The City of Hope patient, like the Berlin and London patients before him, achieved lasting remission from the virus after a bone marrow transplant to treat cancer.
Another man, the Duesseldorf patient, has also previously been said to have reached remission, potentially bringing the number cured to five.
Jana Dickter, an infectious disease specialist at the City of Hope, told AFP that because the latest patient was the oldest yet to achieve remission, his success could be promising for older HIV sufferers who also have cancer.
Dickter is the lead author of research on the patient which was announced at a pre-conference in Montreal but has not been peer reviewed.
I am beyond grateful
"When I was diagnosed with HIV in 1988, like many others, I thought it was a death sentence," said the patient, who does not want to be identified.
"I never thought I would live to see the day that I no longer have HIV," he said in a City of Hope statement. "I am beyond grateful."
Dickter said the patient had told her of the stigma he experienced during the early days of the AIDS epidemic in the 1980s.
"He saw many of his friends and loved ones become very ill and ultimately succumb to the disease," she said.
He had "full-blown AIDS" for a time, she said, but was part of early trials of antiretroviral therapy, which now allows many of the 38 million with HIV globally to live with the virus.
He had HIV for 31 years, longer than any previous patient who went into remission.
After being diagnosed with leukaemia, in 2019 he received a bone marrow transplant with stem cells from an unrelated donor with a rare mutation in which part of the CCR5 gene is missing, making people resistant to HIV.
He waited until getting vaccinated for Covid-19 in March 2021 to stop taking antiretrovirals, and has been in remission from both HIV and cancer since.
Reduced-intensity chemotherapy worked for the patient, potentially allowing older HIV patients with cancer to get the treatment, Dickter said.
But it is a complex procedure with serious side effects and "isn't a suitable option for most people with HIV", she added.
Steven Deeks, an HIV expert at the University of California, San Francisco who was not involved in the research, said the "first thing you do in a bone marrow transplant is you destroy your own immune system temporarily".
"You would never do this if you didn't have cancer," he told AFP.
Also announced at the AIDS conference was research about a 59-year-old Spanish woman with HIV who has maintained an undetectable viral load for 15 years despite stopping antiretroviral therapy.

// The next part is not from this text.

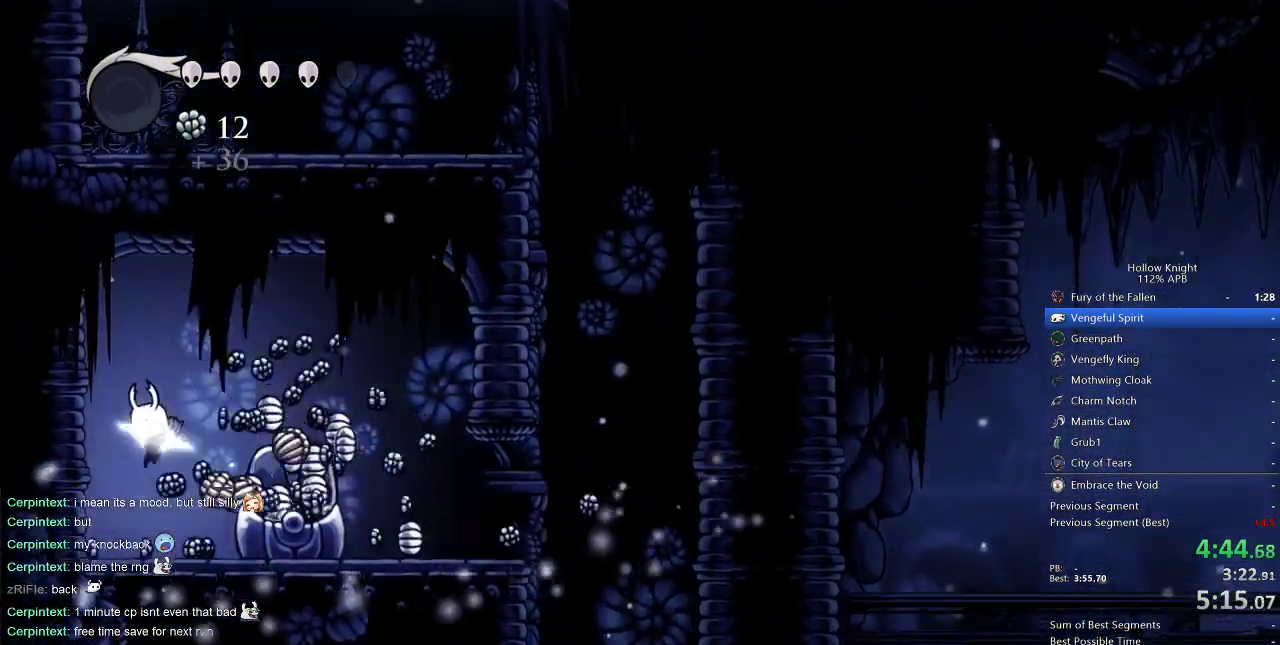
{"keys": ["right"], "events": [[267, "left", "up"], [267, "right", "down"]]}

Sharon Lewin, president-elect of the International AIDS Society which convenes the conference, said that it was not quite the same as the City of Hope patient, because the virus remained at a very low level.
"A cure remains the Holy Grail of HIV research," Lewin said.

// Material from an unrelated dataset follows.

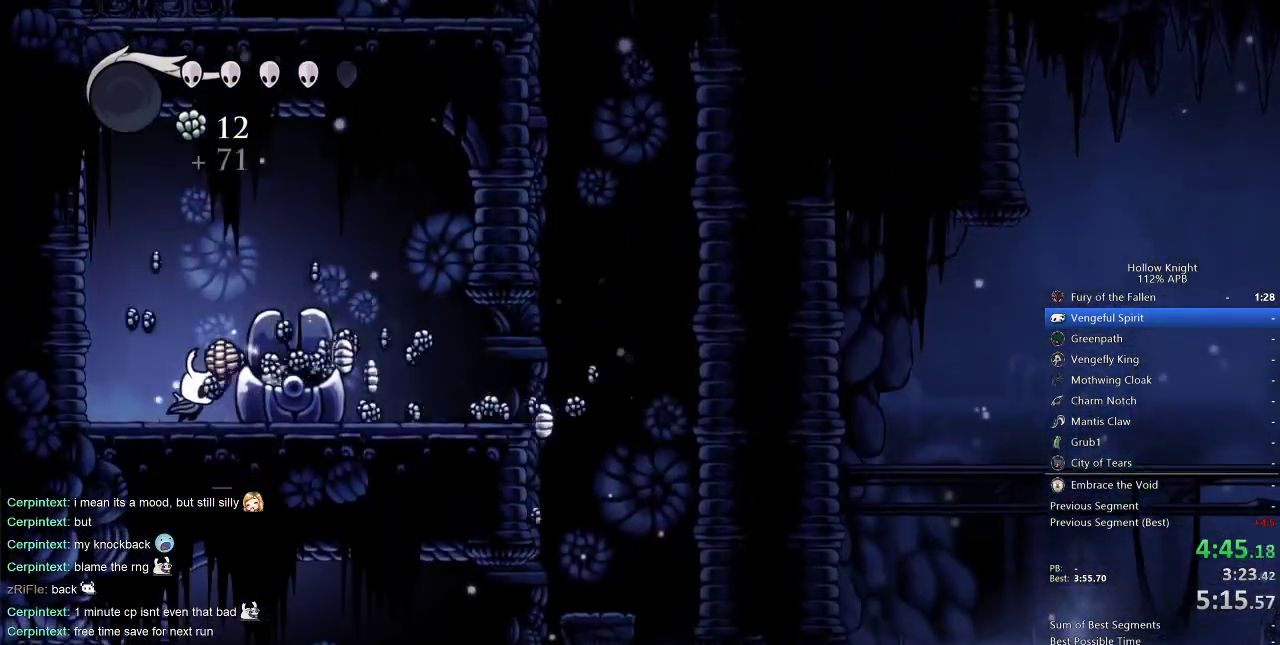
{"keys": ["left", "right"], "events": [[183, "jump", "down"], [283, "jump", "up"], [467, "left", "down"]]}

"We have seen a handful of individual cure cases before and the two presented today provide continued hope for people living with HIV and inspiration for the scientific community."
She also pointed to a "truly exciting development" towards identifying HIV in an individual cell, which is "a bit like finding a needle in a haystack".
Deeks, an author of the new research also presented at the conference, said it was an "unprecedented deep dive into the biology of the infected cell".
The researchers identified that a cell with HIV has several particular characteristics.
It can proliferate better than most, is hard to kill, and is both resilient and hard to detect, Deeks said.
"This is why HIV is a lifelong infection."
But he said that cases such as the City of Hope patient offered a potential roadmap towards a more broadly available cure, possibly using CRISPR gene-editing technology.
"I think that if you can get rid of HIV, and get rid of CCR5, the door by which HIV gets in, then you can cure someone," Deeks said.
"It's theoretically possible -- we're not there yet -- to give someone a shot in the arm that will deliver an enzyme that will go into the cells and knock out CCR5, and knock out the virus.
"But that's science fiction for now."